For more on the spontaneous protests, check out coverage in the local newspaper. Here's one of the many youtube clips that went up soon after the protests:



[Update 1 (10/30/08, 8:11 pm): My old sparring partner The Objectivist sees the protestors as the agents of intolerance here. And there's a vigorous debate on the faculty listserv I may comment on later.]

Thursday, October 23, 2008

Using Hawthorne in Meiji Japan

Waiting for the day when I can research the following topic in the middle of the night from the comforts of home to my satisfaction: could Kyoka Izumi have been consciously alluding to Hawthorne's "Young Goodman Brown" at the end of the first part of "One Day in Spring" (1906)? The answer is most likely "no." Not only does the standard list of conscious Japanese Hawthorne-alluders start in 1908 (with the exception of one 1887 novel by Kososhi Miyazaki), but Izumi would also most likely had to have read Hawthorne's tale in English, as it wasn't a favorite of his early Japanese translators. Still, there are enough textual (journey into woods, bizarre encounters, possible dream, chilling effects) and generic (gothic, fantastic, romanticism) parallels to warrant further investigation. Charles Shiro Inouye mentions in his critical biography The Similitude of Blossoms that Izumi read Hawthorne's Peter Parley's Universal History, so it's at least possible he could have read Hawthorne's short stories before 1906. Looks like I'll also be interlibrary-loaning Susan Napier's The Fantastic in Modern Japanese Literature.

When I get onto campus in a few hours, it'll be a nice break from grading to check out the MLA Bibliography and email Inouye and Napier. I'll let you all know what I dig up.
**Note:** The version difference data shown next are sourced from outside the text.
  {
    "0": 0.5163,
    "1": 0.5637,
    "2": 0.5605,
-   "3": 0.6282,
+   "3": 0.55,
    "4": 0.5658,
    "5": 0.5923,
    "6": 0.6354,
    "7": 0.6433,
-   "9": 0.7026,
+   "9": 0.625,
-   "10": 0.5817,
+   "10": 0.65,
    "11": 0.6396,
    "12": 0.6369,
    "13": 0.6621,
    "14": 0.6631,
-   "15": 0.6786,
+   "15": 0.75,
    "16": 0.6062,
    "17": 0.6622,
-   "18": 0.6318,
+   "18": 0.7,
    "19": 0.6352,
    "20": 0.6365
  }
Wednesday, October 15, 2008

Amazing Colleagues, Part Ia

I introduced you all to my colleague Aimee Nezhukumatathil awhile ago, so I'm sure you'll be pleased to find out how she turns close reading into an interdisciplinary art form in a brilliant response to Linda Pastan's poem "The Deathwatch Beetle" that ranges from Poe's "The Tell-Tale Heart" to entomology, from word choice and sound to bodies and spirits.

Wednesday, October 08, 2008

Bloggers and Gentlemen

Just a quick note to publicly acknowledge the utter awesomeness of Rob MacDougall and Marc Bousquet. Rob and his family drove much farther than I assumed they had to in order to meet the Constructivist clan at the Canadian Falls late this summer, while Marc put up with the perils of a skype-mediated conference call with my 11 students in Introduction to Graduate Studies in English yesterday afternoon (his time) in order to answer our questions on his book How the University Works.
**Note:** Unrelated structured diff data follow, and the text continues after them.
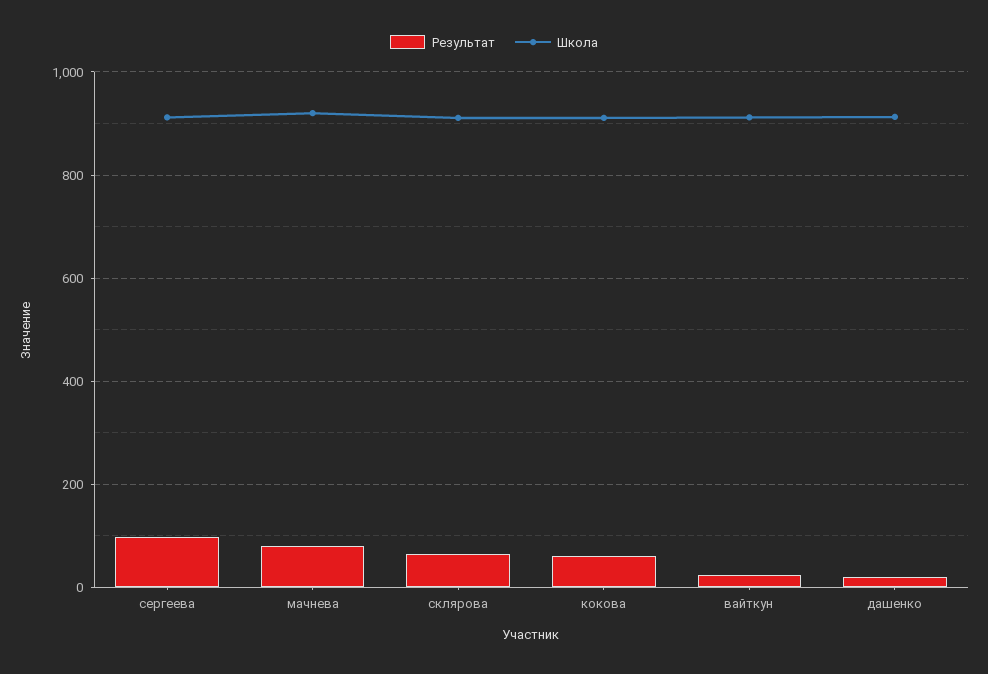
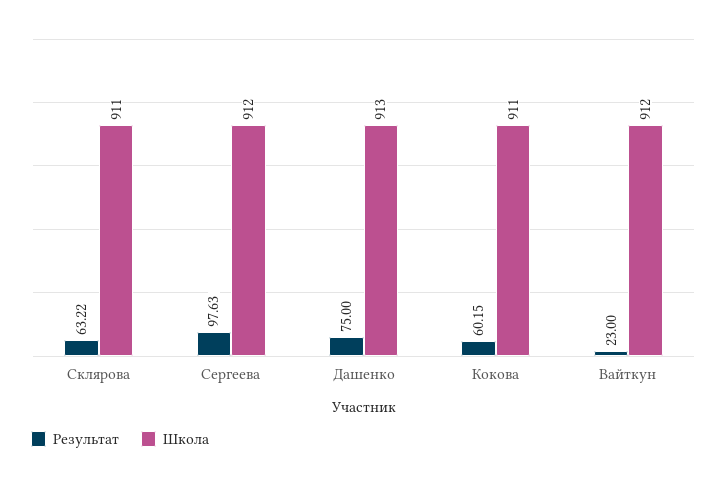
  {
    "Результат": {
      "сергеева": 97.63,
-     "мачнева": 80,
      "склярова": 63.22,
      "кокова": 60.15,
      "вайткун": 23,
-     "дашенко": 20
+     "дашенко": 75
    },
    "Школа": {
      "сергеева": 912,
-     "мачнева": 920,
      "склярова": 911,
      "кокова": 911,
      "вайткун": 912,
      "дашенко": 913
    }
  }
We actually pushed the call with Marc back an hour later than planned because I had given my students the option of witnessing/documenting the largest campus/community protest I've ever heard of at my university--actually, an impromptu counter-protest, complete with speeches, musical performances, and skits against an anti-gay nutjob individual with full free speech rights whose point of view the more-than-2,000 people over the course of the afternoon respectfully but firmly declined to assent to--and three-quarters of tbe class took me up on my offer of extra credit to respond to it on our ANGEL discussion forum and perhaps more publicly. I'd like to think our campus made one transplanted western NYer proud. And I'm hoping at least some of my students make good use of the temporary privileges of Citizen SE authorship I've extended them. Stay tuned!

For those clickers from Inside Higher Ed checking out the obscurest blog on teh internets for the first time, please do pay a visit to Rob's and Marc's sites. Their writing, their voices, their scholarship, and their generosity make the academo-critical blogdustrial complex a better virtual space.